Intensive Shaders (>1 second per primitive)

bloodtoes · April 5, 2010, 6:16pm

Okay, so I built a nice little app to render a buffer-sized quad with an arbitrary shader on it to an offscreen buffer and save it out as a file. All in the name of speeding up some computations for precomputed textures. And I mean a huge speed-up. My tests so far indicate that the entire texture could be generated in a little over a second using GLSL, whereas it takes nearly 14 hours with my CPU version. Maybe that just means my CPU code sucks.

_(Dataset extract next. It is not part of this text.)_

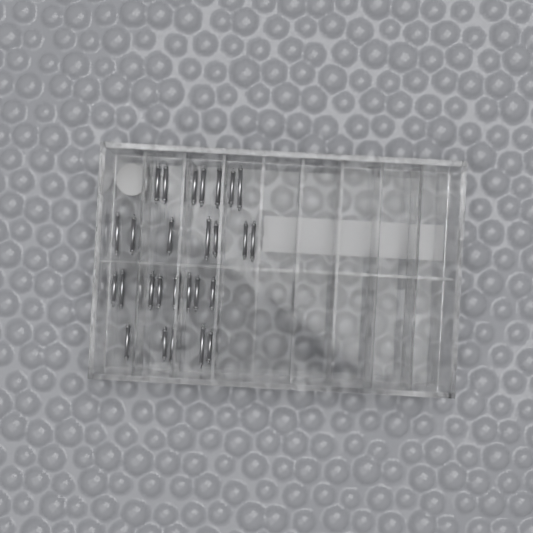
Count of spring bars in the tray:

Anyway, it seems that shaders which take more than about a second cause windows to freak out. It says the display driver has stopped responding and I guess it aborts the process… causes the app to hang or crash and never finish what it was doing.

Is there a way to tell windows/GL/the driver “hey, it’s okay. I know this is gonna take a while but chill and all will be cool in a couple seconds”? Or, as is more likely, am I going about this problem all wrong? This sort of procedure seems a more likely candidate for compute shaders… but that’s a couple months away I reckon at least, and not very portable for a year or more until SM5-capable cards are prevalent. Not to mention that I haven’t yet figured out how compute shaders work. Maybe I should look at CUDA instead?

overlay · April 5, 2010, 8:29pm

There are at least 3 different solutions:

Try to tile your quad into smaller quads. Here is why:

Vista and above have a new driver model, the Windows Display Driver Model (WDDM). “When a command buffer spends too long in the graphics chip (more than two seconds), the operating system assumes the chip is hung, kills all the graphics contexts, resets the graphics chip and recovers the graphics driver, in order to keep the operating system responsive.” The 2 second timeout is called the “Timeout Detection and Recovery” (TDR).

“If the application performs extremely GPU intensive and lengthy operations, for example rendering hundreds of fullscreen quads using a complex pixel shader all in a single glDrawElements call, in order to avoid exceeding the 2 second timeout and having an application being killed by Windows Vista’s Timeout Detection and Recovery, split the call into chunks and call glFlush/glFinish between them.”

ref: http://www.opengl.org/pipeline/article/vol003_7/

there are some registry keys to change in order to prevent TDR when running benchmark on slow GPUs:

ref: http://www.microsoft.com/whdc/device/display/wddm_timeout.mspx

when TDR happens, there is a device remove event. You can try to listen to this event.

ref: http://msdn.microsoft.com/en-us/library/bb173571.aspx

Using CUDA, you will face the same issue:

“Vista, Server 2008 and Windows 7 Specific Issues:
Individual kernels are limited to a 2-second runtime by Windows
Vista. Kernels that run for longer than 2 seconds will trigger
the Timeout Detection and Recovery (TDR) mechanism.”

and it is not better on XP:

"Individual GPU program launches are limited to a run time
of less than 5 seconds on a GPU with a display attached.
Exceeding this time limit usually causes a launch failure
reported through the CUDA driver or the CUDA runtime. GPUs
without a display attached are not subject to the 5 second
runtime restriction. For this reason it is recommended that
CUDA be run on a GPU that is NOT attached to a display and
does not have the Windows desktop extended onto it. In this
case, the system must contain at least one NVIDIA GPU that
serves as the primary graphics adapter.
"

ref: http://developer.download.nvidia.com/com…tes_windows.txt

bloodtoes · April 5, 2010, 8:41pm

Outstanding response, thanks!